### Supplied text
┌────────

As discussed above, our four exploratory robots have found themselves tethered together on a single power pack and now need to cross a narrow bridge that spans an amazingly deep chasm. In addition to the restriction that our explorers can only cross two at a time and only if they’re carrying the power pack, there is the added problem that they all move at different maximum speeds. Robot A-1 can cross the bridge by himself in only 1 minute. Robot BR-37 can cross it by himself in 2 minutes. Robot C3-P7 takes 5 minutes to cross the bridge and Robot DB99 takes a full 10 minutes to cross it by himself. If two robots cross together, they both can only move at the speed of the slowest robot in the pair. And, of course, the power pack cannot cross the bridge by itself – at least one robot is needed to carry it across the bridge.

Your job is to implement 4 search algorithms to solve this problem. You will need to write four different search agents:

DFSAgent: a depth-first search agent

BFSAgent: a breadth-first search agent

UCAgent: a uniform-cost search agent

AStarAgent: an A* search agent

For A* search, you can use the heuristic that everyone moves at the same speed as the fastest robot. (Think: why is this admissible?). Note too that we are asking you to code DFS and BFS – you are not expected to be able to get the best time with these search strategies, so don’t try to force these strategies to return the best time. You should always get the best time with the UC and A* search strategies.

As with Assignment 01, you will need to write agent code AND Test Harness code. The test harness for this code will call the search agent with two strings containing the letters “ABCDP” for robots A-D assigned by the first letter of their names given above and the power pack (P) which represents the initial conditions of the search; the first string represents the robots/pack on the start side of the bridge, and the second is the set of robots (and possibly power pack) on the end side of the bridge. (This allows us to consider situations where the robots had screwed up the order of operations and need help planning how to finish up optimally.) For example:

“ABCDP”, “” : traditional start of puzzle where all robots and the power pack are on the start side

“AC”, “BDP” : a starting point where A and C are on the start side, but B and D have crossed with the power pack.

For ease of programming you can assume that the input is correctly defined — all 5 letters occur only once in the two strings and P never appears alone. As a check on your code, if all robots start on the same side with the power pack, everyone can cross the bridge in 17 minutes.

The agent should take the start state (as two strings) and return a list of actions that correspond to the optimal sequence from that state. The test harness should report the list of actions. The agent should report each node expanded off of the queue (which should include minimally state, parent state, relevant cost(s), and depth) at the end the number of nodes expanded in the search and the total path cost of the optimal path.

You may write your agent from scratch (probably easier) or utilize the objects in the code repository (http://aima.cs.berkeley.edu/code.html). provided with the textbook.It may be helpful to utilize the pseudocode in the book to help design your agent. If you use the step names in the book such as ExpandNode and QueueingFunction, it will be easy to write the four agents using most of the same code over and over again. Your program will be graded on whether it accepts input in the specified format (you should provide us a way to call each agent with two strings from the command line).

Make sure your depth-first search does not go into an infinite loop. You can prevent this by implementing iterative deepening search, implementing a simpler depth-limited search, or checking for repeated states. Please indicate in the README file which strategy you are employing.

└────────

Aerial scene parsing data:
┌────────

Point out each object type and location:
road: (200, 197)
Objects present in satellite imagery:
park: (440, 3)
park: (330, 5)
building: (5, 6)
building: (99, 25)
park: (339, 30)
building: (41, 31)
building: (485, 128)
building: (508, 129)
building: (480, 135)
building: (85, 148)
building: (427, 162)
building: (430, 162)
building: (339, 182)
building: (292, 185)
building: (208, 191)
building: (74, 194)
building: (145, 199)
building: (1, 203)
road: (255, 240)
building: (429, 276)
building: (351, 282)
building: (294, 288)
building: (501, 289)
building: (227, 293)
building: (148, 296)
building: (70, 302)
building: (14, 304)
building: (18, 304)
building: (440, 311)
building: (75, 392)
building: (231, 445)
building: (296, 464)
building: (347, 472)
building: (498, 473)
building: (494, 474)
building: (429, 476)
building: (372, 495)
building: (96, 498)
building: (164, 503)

└────────

### Task goal
Name each robot in the robot bridge assignment along with the time it takes to cross the bridge alone. Work only from the robot bridge assignment and not from the rows.

### Completed task
- A-1: 1 minute
- BR-37: 2 minutes
- C3-P7: 5 minutes
- DB99: 10 minutes